BEGIN DATA TO USE
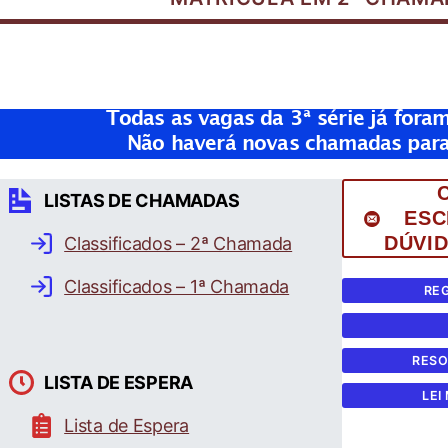
Todas as vagas da 3ª série já fora
Não haverá novas chamadas para 
LISTAS DE CHAMADAS
ESC
DÚVI
Classificados – 2ª Chamada
Classificados – 1ª Chamada
RE
RESO
LISTA DE ESPERA
LEI
Lista de Espera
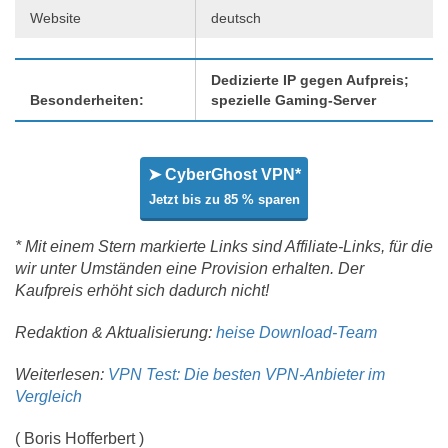
Website
deutsch
Dedizierte IP gegen Aufpreis;
Besonderheiten:
spezielle Gaming-Server
➤ CyberGhost VPN*
Jetzt bis zu 85 % sparen
* Mit einem Stern markierte Links sind Affiliate-Links, für die
wir unter Umständen eine Provision erhalten. Der
Kaufpreis erhöht sich dadurch nicht!
Redaktion & Aktualisierung:
heise Download-Team
Weiterlesen:
VPN Test: Die besten VPN-Anbieter im
Vergleich
(
Boris Hofferbert
)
END DATA TO USE
* TASK DESCRIPTION
Print the records above verbatim, pictures excluded.

* TASK ANSWER
Todas as vagas da 3ª série já fora
Não haverá novas chamadas para 
LISTAS DE CHAMADAS
ESC
DÚVI
Classificados – 2ª Chamada
Classificados – 1ª Chamada
RE
RESO
LISTA DE ESPERA
LEI
Lista de Espera
Website
deutsch
Dedizierte IP gegen Aufpreis;
Besonderheiten:
spezielle Gaming-Server
➤ CyberGhost VPN*
Jetzt bis zu 85 % sparen
* Mit einem Stern markierte Links sind Affiliate-Links, für die
wir unter Umständen eine Provision erhalten. Der
Kaufpreis erhöht sich dadurch nicht!
Redaktion & Aktualisierung:
heise Download-Team
Weiterlesen:
VPN Test: Die besten VPN-Anbieter im
Vergleich
(
Boris Hofferbert
)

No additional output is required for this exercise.